Legge Stabilità, governo pone fiducia su maxi-emendamento. Tensione e urla al vertice
Il ministro Franceschini: "Ora verifichiamo la fiducia nell'esecutivo". Il testo ancora non arriva al Senato: contrasti col Pd
Urla, altissima tensione, rinvii. Il sempre più fragile governo Letta si gioca tutto sulla legge di Stabilità e lo scontro sia col Pd sia con il centrodestra (Forza Italia si è chiamata ufficialmente fuori dalla maggioranza, passando all'opposizione) somiglia, più che a un tiraemolla sul merito dei provvedimenti, a una resa dei conti finale. L'esecutivo, col fiato corto, ha deciso di porre la questione di fiducia sul maxiemendamento, interamente sostitutivo, alla legge di Stabilità. "La questione di fiducia sull'atto più importante che il governo fa - ha ammesso il ministro per i rapporti con il Parlamento Dario Franceschini - è un'occasione di verifica del rapporto fiduciario tra governo e Parlamento". Urla a porte chiuse - Un rapporto fiduciario in crisi anche con l'ala sinistra della maggioranza.
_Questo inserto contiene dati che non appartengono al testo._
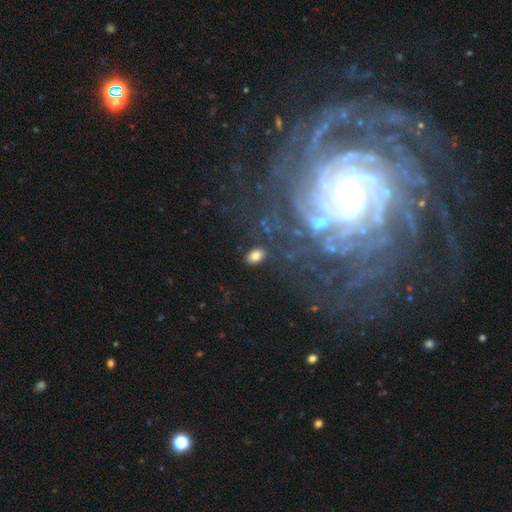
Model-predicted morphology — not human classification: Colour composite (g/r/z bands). It shows a smooth galaxy with no disk features (77%) that is in between round and cigar-shaped (86%). Merging: none (82%).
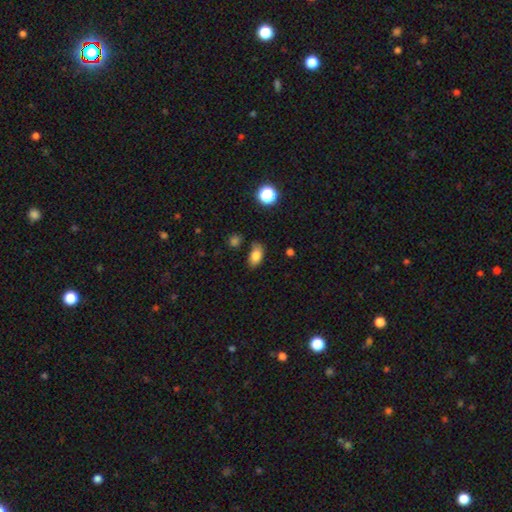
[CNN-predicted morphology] Smooth or featured: smooth — 81% (star or artifact — 10%)
How rounded: in between — 88% (round — 10%)
Merging: none — 62% (minor disturbance — 27%)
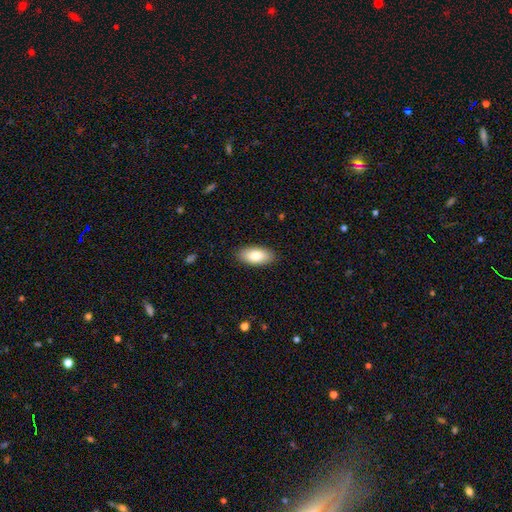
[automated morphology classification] type=smooth (82%); roundness=in between (92%); merging=none (89%).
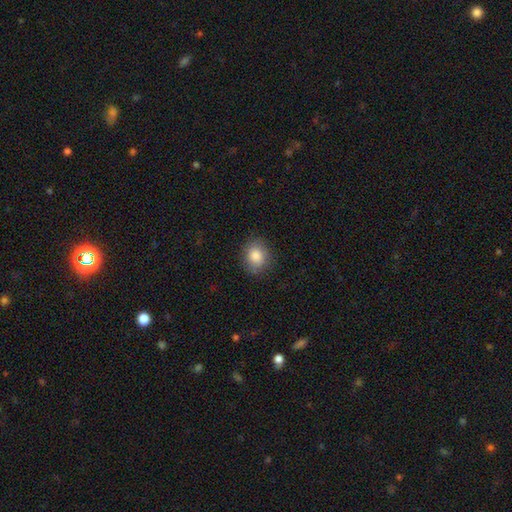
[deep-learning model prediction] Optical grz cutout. It shows a smooth galaxy with no disk features (85%) that is round (65%). Merging: none (84%).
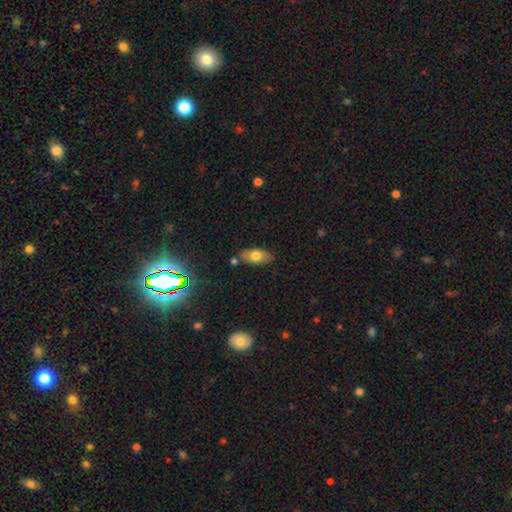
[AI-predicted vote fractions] A smooth galaxy with no disk features (69%) that is in between round and cigar-shaped (90%).

Vote fractions:
- Smooth or featured? smooth: 69% / featured or disk: 22% / star or artifact: 9%
- How rounded? in between: 90% / cigar-shaped: 6% / round: 4%
- Merging? none: 79% / minor disturbance: 13% / merger: 4% / major disturbance: 3%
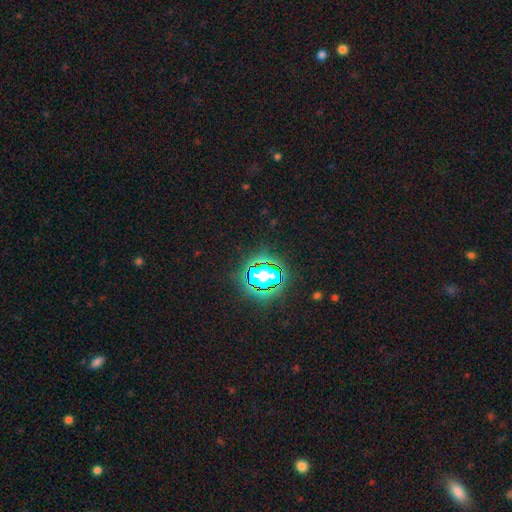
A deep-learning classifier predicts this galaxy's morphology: Q: Smooth or featured?
A: star or artifact (83%); runner-up: smooth (11%)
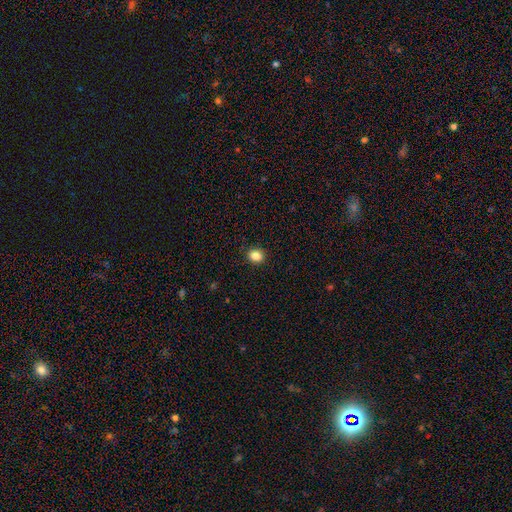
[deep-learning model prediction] This appears to be a smooth galaxy with no disk features (85%) that is round (78%). Merging: none (91%).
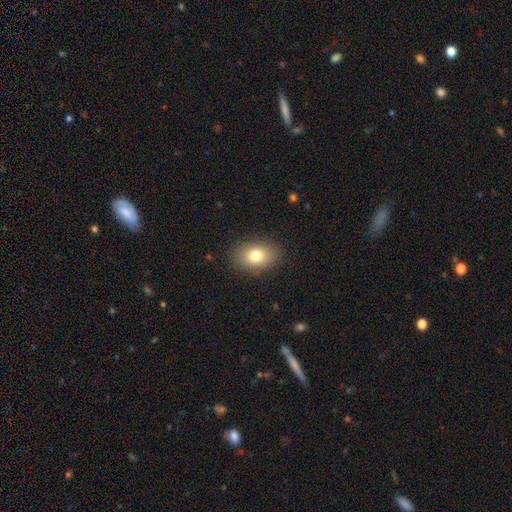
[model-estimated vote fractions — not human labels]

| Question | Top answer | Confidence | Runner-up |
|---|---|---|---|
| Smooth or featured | smooth | 79% | featured or disk (11%) |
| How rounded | in between | 79% | round (20%) |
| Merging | none | 86% | minor disturbance (10%) |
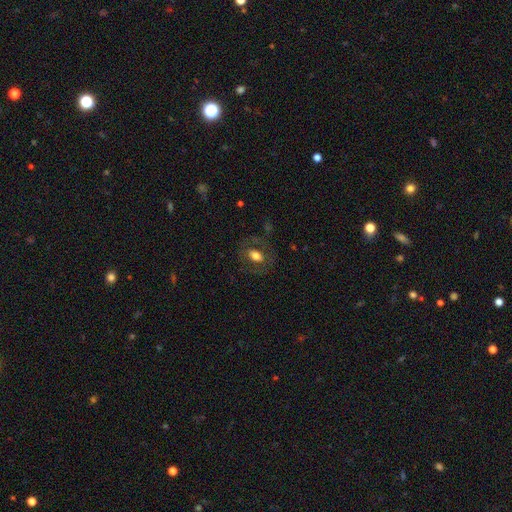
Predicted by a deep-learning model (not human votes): This appears to be a smooth galaxy with no disk features (61%) that is in between round and cigar-shaped (78%). Merging: none (75%).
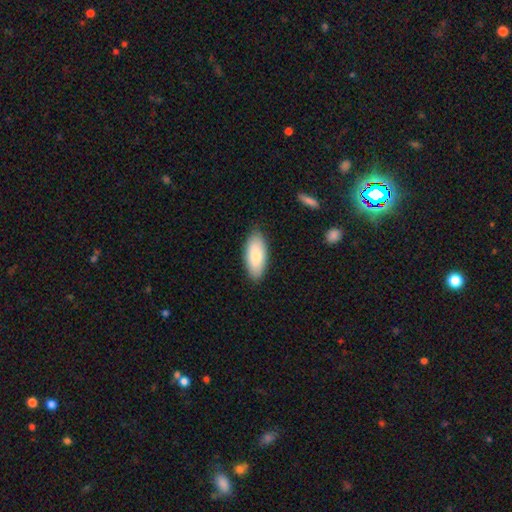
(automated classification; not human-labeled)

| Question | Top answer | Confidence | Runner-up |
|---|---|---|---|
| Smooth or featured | smooth | 84% | featured or disk (11%) |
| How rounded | in between | 87% | cigar-shaped (11%) |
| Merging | none | 86% | minor disturbance (11%) |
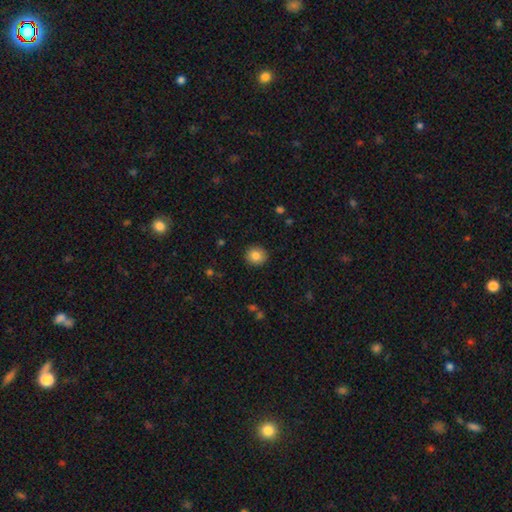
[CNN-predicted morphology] A smooth galaxy with no disk features (84%) that is round (86%). Merging: none (91%).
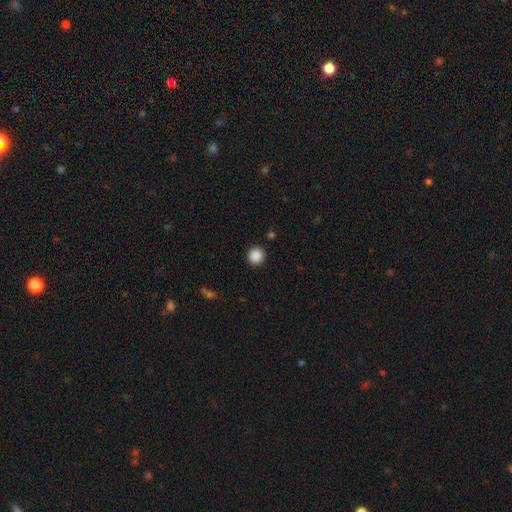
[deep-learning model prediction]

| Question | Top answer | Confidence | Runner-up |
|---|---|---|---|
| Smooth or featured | smooth | 88% | star or artifact (10%) |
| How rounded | round | 93% | in between (6%) |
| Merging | none | 91% | minor disturbance (5%) |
A causa delle contestazioni degli esponenti del Pd all'esecutivo, infatti, è slittato l'approdo in Aula al Senato della legge di Stabilità. La seduta doveva riprendere alle 16 ma non è ancora iniziata. Il maxiemendamento del governo, infatti, non è pronto e da circa un'ora è in corso un vertice "ad alta tensione" tra ministri e maggioranza. Alla riunione sono presenti il ministro dell'Economia Fabrizio Saccomanni, il titolare dei Rapporti con il Parlamento Franceschini, il viceministro all'Economia Stefano Fassina, il sottosegretario alla presidenza del Consiglio Giovanni Legnini, il sottosegretario all'Economia Pier Paolo Baretta, il presidente della commissione Bilancio Antonio Azzolini, il senatore Ncd Renato Schifani, i relatori della legge di Stabilità, Antonio D'Alì (Ncd) e Giorgio Santini (Pd). Secondo l'agenzia Agi, nonostante le porte chiuse, si sono sentite distintamente le urla di alcuni partecipanti, segno delle fibrillazioni all'interno della maggioranza e del governo nella stesura del maxiemendamento su cui l'esecutivo ha posto la fiducia.